Assignment:
Repeat the listing that follows exactly. Pictures are not part of the copy.

Recorded data:
##############################

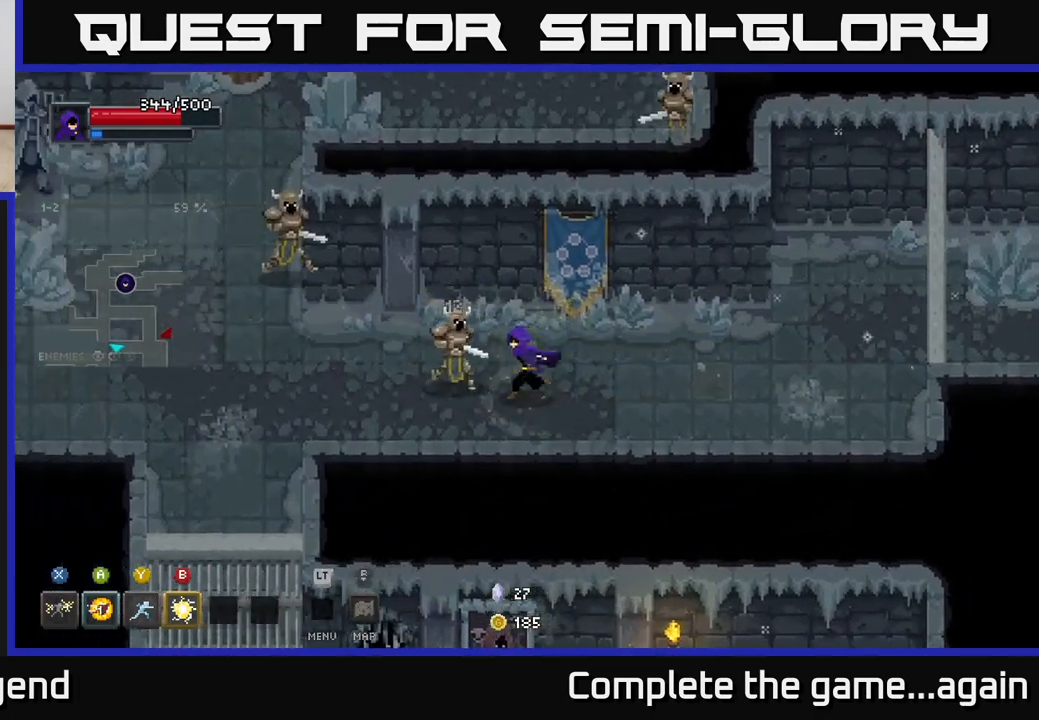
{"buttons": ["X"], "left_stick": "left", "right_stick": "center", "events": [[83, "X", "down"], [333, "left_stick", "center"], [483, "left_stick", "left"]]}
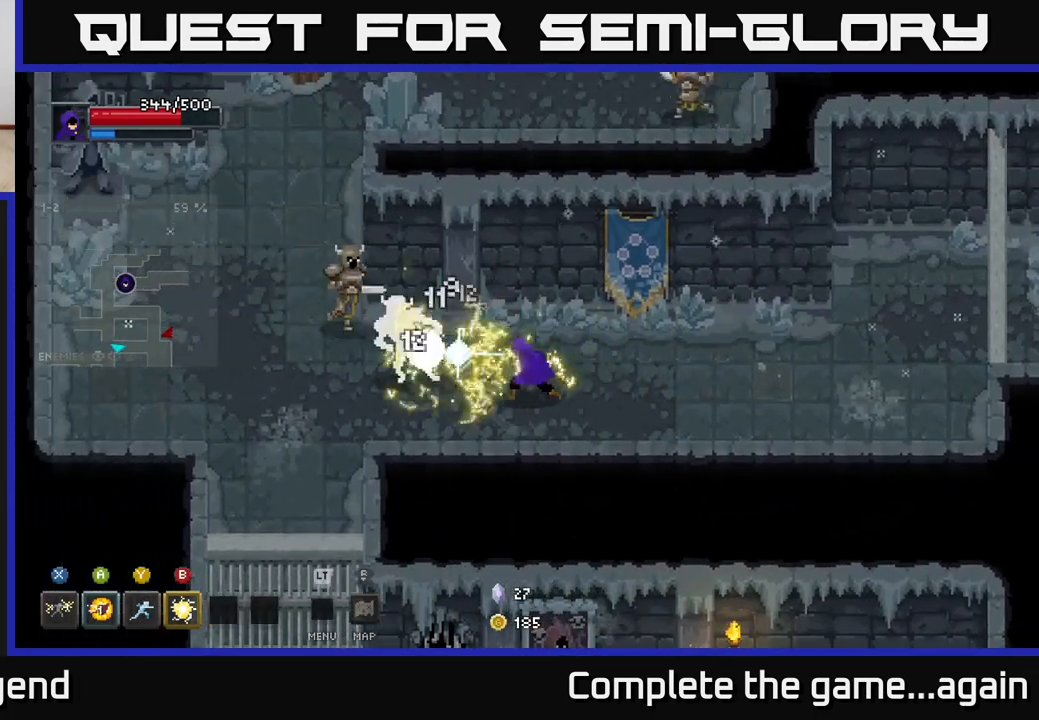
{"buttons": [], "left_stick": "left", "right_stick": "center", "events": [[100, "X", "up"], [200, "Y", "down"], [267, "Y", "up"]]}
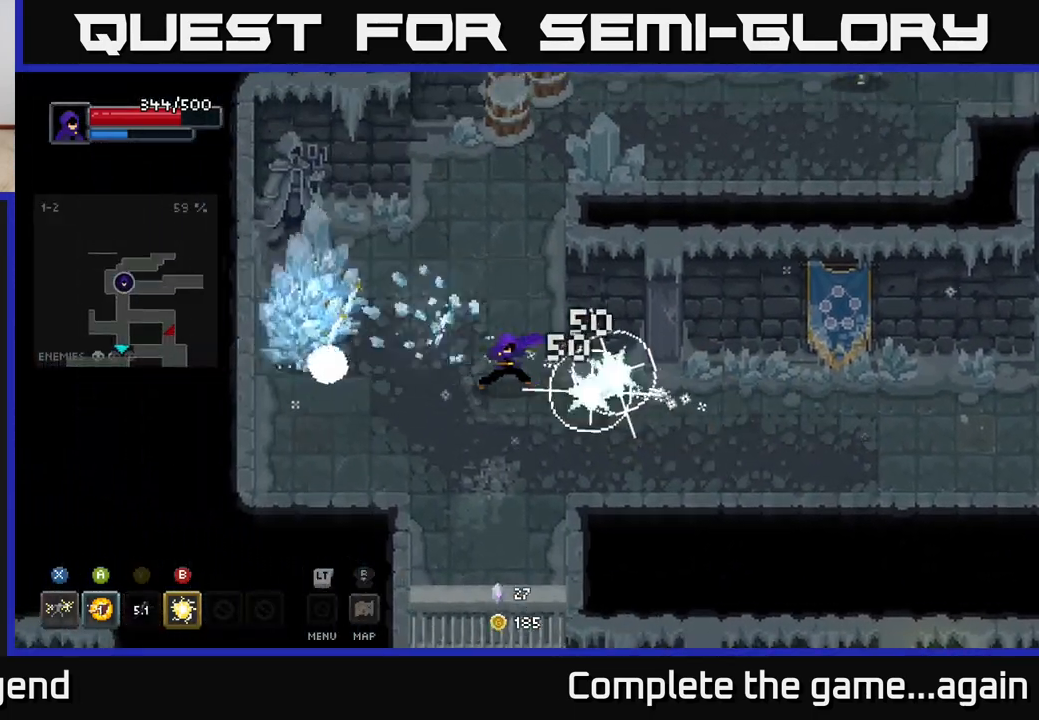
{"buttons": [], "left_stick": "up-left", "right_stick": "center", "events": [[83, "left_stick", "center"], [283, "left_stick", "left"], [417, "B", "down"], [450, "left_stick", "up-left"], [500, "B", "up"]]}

##############################

Answer to this problem:
{"buttons": ["X"], "left_stick": "left", "right_stick": "center", "events": [[83, "X", "down"], [333, "left_stick", "center"], [483, "left_stick", "left"]]}
{"buttons": [], "left_stick": "left", "right_stick": "center", "events": [[100, "X", "up"], [200, "Y", "down"], [267, "Y", "up"]]}
{"buttons": [], "left_stick": "up-left", "right_stick": "center", "events": [[83, "left_stick", "center"], [283, "left_stick", "left"], [417, "B", "down"], [450, "left_stick", "up-left"], [500, "B", "up"]]}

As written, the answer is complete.